My Experiment Boosting NASCAR Hauler Paychecks
Last Tuesday I woke up pissed about the salary numbers flashing on my phone. Driving shiny stock cars cross-country while getting peanuts felt criminal. So I grabbed cold coffee and scribbled a three-step plan on Burger King napkins: Track every damn mile, Shove evidence in their faces, and Walk if they blinked. No fancy MBA crap.
Started by logging every extra thing bosses “forgot” to pay for:
- Fuel surcharge hours stacking up like dirty laundry
- Tire changes after midnight in rainstorms
- Parking my rig sideways to guard merch trailers at 3AM
Used my kid’s broken iPad to photograph time-stamped weigh station tickets. Even recorded audio notes during breakdowns – like when transmission blew near Bristol and dispatch said “just duct tape it”.

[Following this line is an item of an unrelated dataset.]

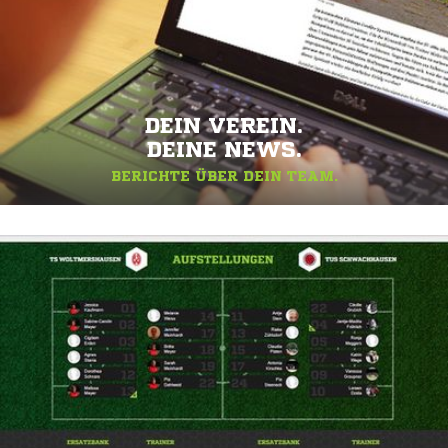
DEIN VEREIN.
DEINE NEWS.
BERICHTE ÜBER DEIN TEAM.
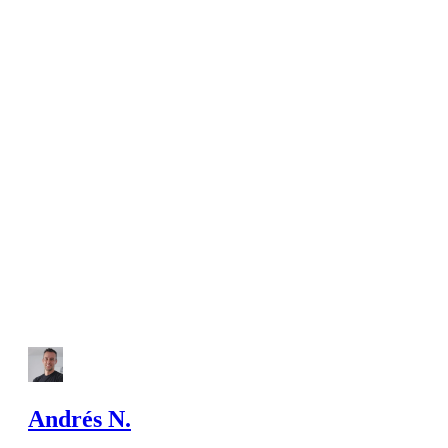
Andrés N.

Barged into the fleet manager’s trailer before Charlotte race. Spread out all my evidence: 17 unpaid hazard shifts, 8 forced detours, and 3 near-miss accident reports. Pointed at his fancy new team polo shirt and yelled “stitch money pays better than driver money huh?”.
Got stonewalled for weeks. Started parking near competitor haulers at tracks. Chatted with drivers during cigarette breaks – turns out Team Penske was desperate for safe hands after their rookie totaled two rigs. Walked straight to my boss holding Penske’s scribbled offer: $2.58 more hourly, double breakdown bonuses, and actual motel beds instead of cab sleepers.
Suddenly my dirty logbook became precious. They matched Penske’s offer next Monday while sweating through polo shirts. Lesson? Track your grind like evidence for court, show competitors’ cards early, and always smell faint of diesel when negotiating.